● THE PROBLEM
From the entries below, copy every line holding the word "back".

● GIVEN DATA
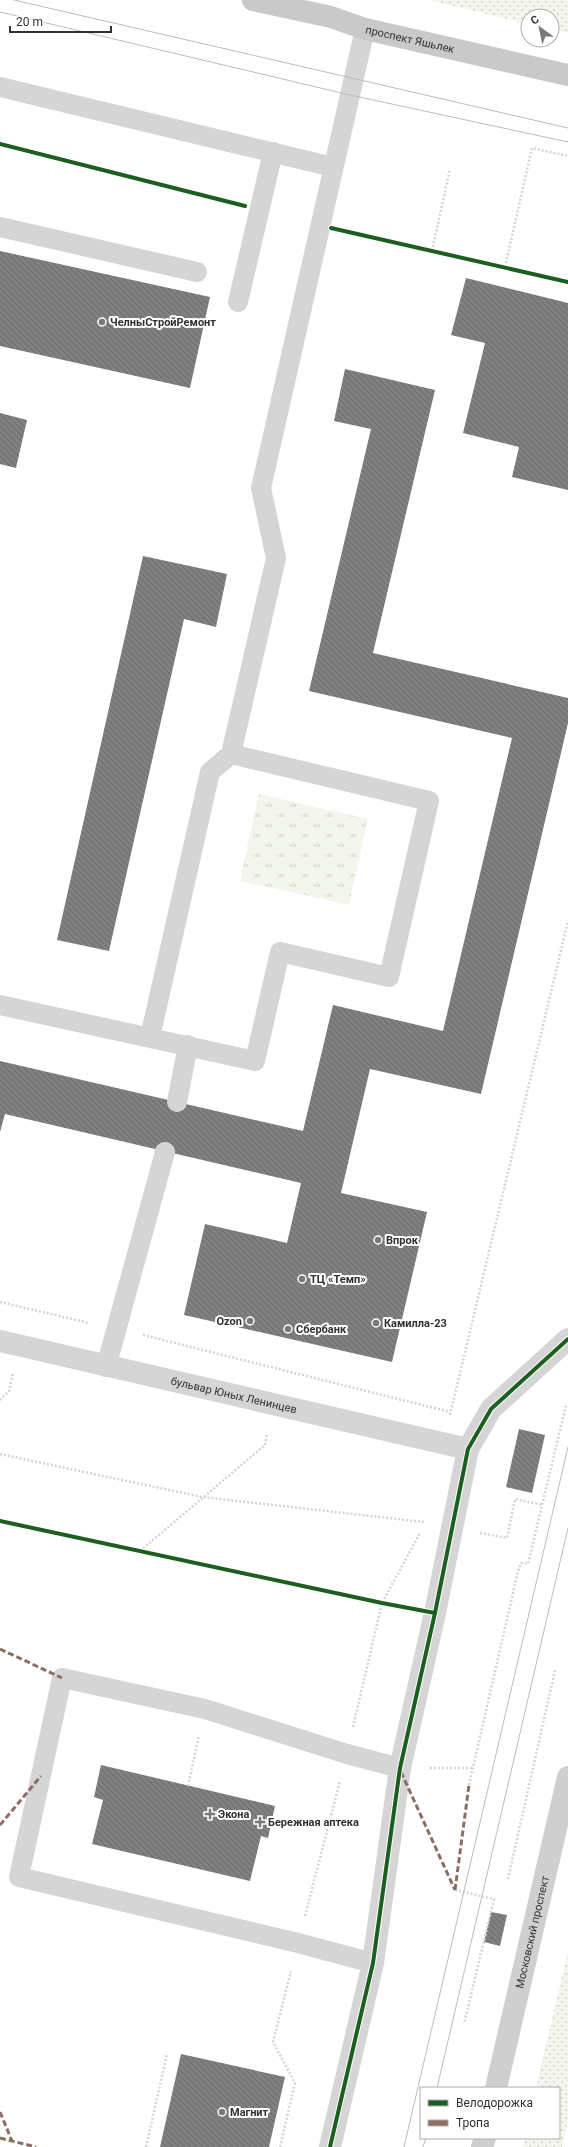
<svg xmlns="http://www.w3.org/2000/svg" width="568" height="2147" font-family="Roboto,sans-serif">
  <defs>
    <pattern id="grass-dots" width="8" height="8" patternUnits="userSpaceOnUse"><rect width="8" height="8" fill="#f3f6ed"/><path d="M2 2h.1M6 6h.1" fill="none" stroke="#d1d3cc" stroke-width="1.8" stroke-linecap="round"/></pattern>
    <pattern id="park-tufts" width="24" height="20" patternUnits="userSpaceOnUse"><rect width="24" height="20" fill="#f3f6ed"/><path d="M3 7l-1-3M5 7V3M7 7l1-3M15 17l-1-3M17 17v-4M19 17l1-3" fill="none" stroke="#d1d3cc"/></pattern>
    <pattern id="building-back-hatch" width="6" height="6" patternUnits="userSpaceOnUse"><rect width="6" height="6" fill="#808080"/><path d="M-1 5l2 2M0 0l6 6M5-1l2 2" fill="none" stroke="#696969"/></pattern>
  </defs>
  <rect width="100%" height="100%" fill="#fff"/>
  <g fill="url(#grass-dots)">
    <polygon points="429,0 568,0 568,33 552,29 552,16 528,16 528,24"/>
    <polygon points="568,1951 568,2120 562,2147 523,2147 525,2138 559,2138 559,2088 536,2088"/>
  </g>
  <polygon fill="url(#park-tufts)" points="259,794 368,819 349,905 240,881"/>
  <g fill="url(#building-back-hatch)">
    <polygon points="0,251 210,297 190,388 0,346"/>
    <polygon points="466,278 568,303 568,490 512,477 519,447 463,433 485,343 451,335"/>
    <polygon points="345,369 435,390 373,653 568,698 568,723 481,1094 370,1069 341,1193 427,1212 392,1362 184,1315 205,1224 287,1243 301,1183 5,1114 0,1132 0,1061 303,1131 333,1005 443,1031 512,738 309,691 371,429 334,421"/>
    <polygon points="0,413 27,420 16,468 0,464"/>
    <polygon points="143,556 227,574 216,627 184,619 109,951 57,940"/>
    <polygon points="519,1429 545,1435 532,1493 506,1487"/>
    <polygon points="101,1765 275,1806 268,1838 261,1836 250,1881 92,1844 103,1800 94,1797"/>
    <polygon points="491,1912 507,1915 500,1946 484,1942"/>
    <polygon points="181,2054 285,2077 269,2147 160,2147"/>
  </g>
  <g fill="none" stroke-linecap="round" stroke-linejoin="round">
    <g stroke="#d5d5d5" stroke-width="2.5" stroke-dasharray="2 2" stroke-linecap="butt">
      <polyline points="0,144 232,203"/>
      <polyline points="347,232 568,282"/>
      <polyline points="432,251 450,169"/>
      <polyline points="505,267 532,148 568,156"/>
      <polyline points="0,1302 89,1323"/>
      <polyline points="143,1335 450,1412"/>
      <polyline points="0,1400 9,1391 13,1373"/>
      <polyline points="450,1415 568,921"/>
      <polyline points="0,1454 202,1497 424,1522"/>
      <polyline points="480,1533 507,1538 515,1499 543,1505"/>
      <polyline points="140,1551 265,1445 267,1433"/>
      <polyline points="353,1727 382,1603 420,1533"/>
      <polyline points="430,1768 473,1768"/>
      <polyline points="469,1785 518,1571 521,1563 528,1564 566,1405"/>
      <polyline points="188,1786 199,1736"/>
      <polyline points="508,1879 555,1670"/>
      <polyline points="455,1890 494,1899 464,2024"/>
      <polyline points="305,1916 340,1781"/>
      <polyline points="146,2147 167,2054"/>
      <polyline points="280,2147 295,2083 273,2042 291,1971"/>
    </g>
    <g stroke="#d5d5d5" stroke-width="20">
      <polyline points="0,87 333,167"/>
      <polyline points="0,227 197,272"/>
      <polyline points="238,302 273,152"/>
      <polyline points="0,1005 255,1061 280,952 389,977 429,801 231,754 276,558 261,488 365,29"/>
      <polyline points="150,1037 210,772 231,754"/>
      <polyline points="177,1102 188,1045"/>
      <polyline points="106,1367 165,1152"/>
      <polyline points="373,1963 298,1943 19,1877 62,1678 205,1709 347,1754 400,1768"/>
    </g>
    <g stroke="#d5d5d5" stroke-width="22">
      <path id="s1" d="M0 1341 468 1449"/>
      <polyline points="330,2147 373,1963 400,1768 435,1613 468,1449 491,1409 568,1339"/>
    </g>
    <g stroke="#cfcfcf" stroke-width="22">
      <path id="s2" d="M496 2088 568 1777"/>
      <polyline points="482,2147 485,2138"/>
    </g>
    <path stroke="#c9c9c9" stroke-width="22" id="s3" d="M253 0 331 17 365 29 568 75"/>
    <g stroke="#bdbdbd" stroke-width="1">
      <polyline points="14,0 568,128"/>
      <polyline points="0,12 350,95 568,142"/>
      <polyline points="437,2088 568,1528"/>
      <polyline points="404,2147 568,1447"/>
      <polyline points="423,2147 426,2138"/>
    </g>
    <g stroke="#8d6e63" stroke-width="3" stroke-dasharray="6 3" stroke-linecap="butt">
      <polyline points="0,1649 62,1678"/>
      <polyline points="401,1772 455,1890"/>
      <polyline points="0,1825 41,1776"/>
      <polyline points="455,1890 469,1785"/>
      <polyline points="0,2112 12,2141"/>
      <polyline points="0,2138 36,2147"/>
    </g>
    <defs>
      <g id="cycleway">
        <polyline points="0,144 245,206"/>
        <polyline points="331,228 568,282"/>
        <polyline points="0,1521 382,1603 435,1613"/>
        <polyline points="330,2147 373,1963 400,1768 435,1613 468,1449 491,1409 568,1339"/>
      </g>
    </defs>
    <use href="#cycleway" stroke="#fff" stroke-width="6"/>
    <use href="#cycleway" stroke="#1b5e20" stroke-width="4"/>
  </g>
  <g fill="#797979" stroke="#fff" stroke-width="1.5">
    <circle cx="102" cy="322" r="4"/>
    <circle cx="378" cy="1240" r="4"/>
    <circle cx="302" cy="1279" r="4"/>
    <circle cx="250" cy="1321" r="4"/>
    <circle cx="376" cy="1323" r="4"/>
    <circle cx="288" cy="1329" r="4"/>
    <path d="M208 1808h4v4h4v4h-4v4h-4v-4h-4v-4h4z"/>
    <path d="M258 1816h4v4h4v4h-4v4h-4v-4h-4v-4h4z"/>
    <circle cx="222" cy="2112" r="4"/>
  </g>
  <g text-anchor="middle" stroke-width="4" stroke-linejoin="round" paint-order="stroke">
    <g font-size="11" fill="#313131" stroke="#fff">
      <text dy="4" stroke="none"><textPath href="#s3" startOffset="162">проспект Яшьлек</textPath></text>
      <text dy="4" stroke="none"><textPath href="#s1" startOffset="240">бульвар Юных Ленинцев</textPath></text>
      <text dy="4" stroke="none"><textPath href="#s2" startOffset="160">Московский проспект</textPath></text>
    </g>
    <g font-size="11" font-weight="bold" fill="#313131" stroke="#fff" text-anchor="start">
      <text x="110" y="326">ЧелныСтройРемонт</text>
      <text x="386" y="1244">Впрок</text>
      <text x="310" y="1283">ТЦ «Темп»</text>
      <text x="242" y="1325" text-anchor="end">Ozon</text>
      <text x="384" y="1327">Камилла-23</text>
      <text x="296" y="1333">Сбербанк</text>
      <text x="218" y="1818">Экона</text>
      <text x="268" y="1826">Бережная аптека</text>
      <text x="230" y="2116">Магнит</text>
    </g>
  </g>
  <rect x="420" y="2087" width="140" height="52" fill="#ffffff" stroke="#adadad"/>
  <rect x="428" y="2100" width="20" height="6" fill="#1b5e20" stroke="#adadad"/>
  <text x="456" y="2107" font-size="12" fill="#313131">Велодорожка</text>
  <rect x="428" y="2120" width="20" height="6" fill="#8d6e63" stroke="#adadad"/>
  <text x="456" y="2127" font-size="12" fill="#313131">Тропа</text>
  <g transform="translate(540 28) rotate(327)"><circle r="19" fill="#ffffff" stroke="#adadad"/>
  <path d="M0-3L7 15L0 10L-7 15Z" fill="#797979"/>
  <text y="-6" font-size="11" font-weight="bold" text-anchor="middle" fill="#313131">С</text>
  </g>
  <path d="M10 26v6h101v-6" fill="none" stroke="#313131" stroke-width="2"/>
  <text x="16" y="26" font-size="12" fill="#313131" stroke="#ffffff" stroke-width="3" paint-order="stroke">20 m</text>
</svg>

● SOLUTION FOR THIS PROBLEM
    <pattern id="building-back-hatch" width="6" height="6" patternUnits="userSpaceOnUse"><rect width="6" height="6" fill="#808080"/><path d="M-1 5l2 2M0 0l6 6M5-1l2 2" fill="none" stroke="#696969"/></pattern>
  <g fill="url(#building-back-hatch)">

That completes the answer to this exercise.